[Problem to work on]
Restate word for word only the lines running from the one with "hfov_deg: 67.3" to the end of the data, both ends included. Omit any pictures.

[Records from a dataset]
========================================================================

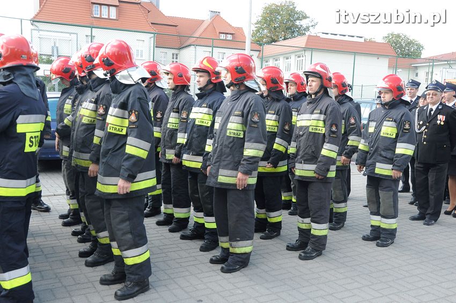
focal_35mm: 36
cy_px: 152
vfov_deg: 36.8
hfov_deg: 53.2
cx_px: 228
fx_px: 456
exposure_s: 1/250
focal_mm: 24
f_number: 8
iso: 800
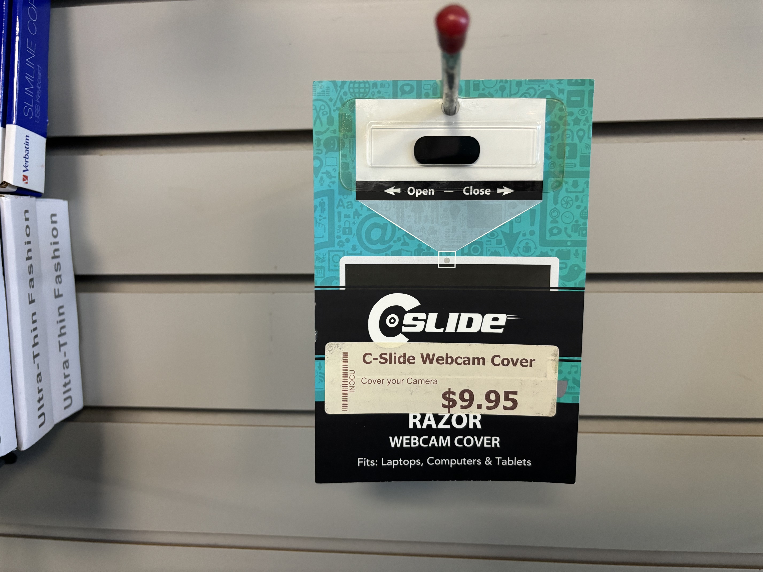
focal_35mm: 26
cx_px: 382
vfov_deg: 53.1
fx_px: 573
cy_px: 286
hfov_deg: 67.3
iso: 400
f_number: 1.6
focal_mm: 5.96
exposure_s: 1/60
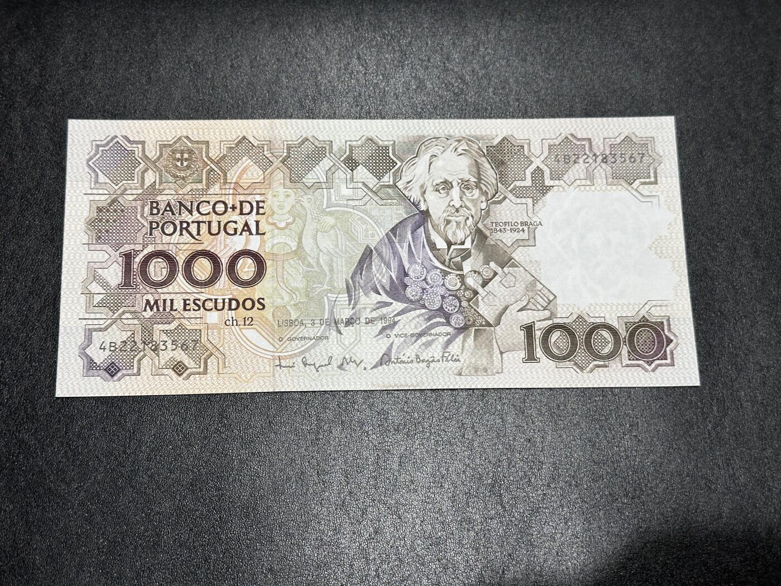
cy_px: 293
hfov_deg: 39.7
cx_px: 390
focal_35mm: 48
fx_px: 1083
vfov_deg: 30.3
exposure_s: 1/50
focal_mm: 6.86
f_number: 1.78
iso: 80
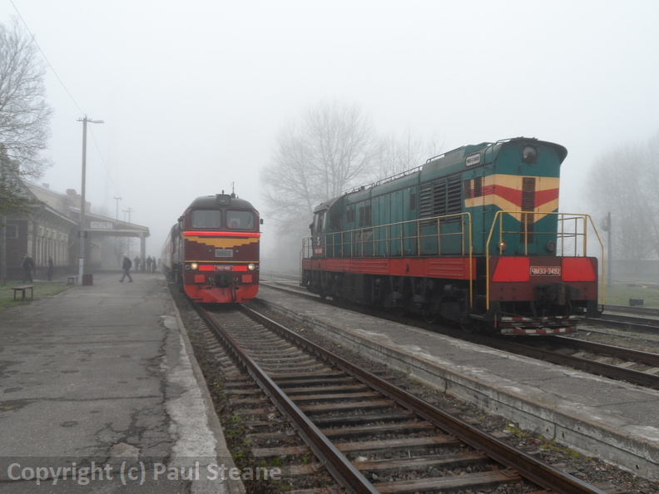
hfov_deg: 56.8
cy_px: 247
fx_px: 609
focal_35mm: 32
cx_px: 330
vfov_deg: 44.2
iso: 80
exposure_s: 1/180
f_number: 3.3
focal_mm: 5.8
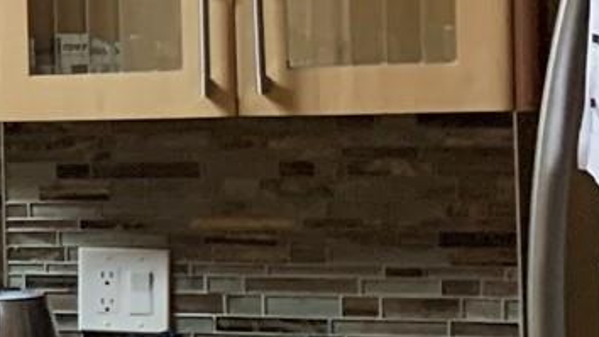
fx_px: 2604
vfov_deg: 7.4
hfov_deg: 10.7
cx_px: -953
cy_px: 149
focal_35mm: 164
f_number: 1.8
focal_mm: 4.25
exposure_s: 1/60
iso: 200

========================================================================

[Output for this exercise]
hfov_deg: 67.3
iso: 400
f_number: 1.6
focal_mm: 5.96
exposure_s: 1/60
cy_px: 293
hfov_deg: 39.7
cx_px: 390
focal_35mm: 48
fx_px: 1083
vfov_deg: 30.3
exposure_s: 1/50
focal_mm: 6.86
f_number: 1.78
iso: 80
hfov_deg: 56.8
cy_px: 247
fx_px: 609
focal_35mm: 32
cx_px: 330
vfov_deg: 44.2
iso: 80
exposure_s: 1/180
f_number: 3.3
focal_mm: 5.8
fx_px: 2604
vfov_deg: 7.4
hfov_deg: 10.7
cx_px: -953
cy_px: 149
focal_35mm: 164
f_number: 1.8
focal_mm: 4.25
exposure_s: 1/60
iso: 200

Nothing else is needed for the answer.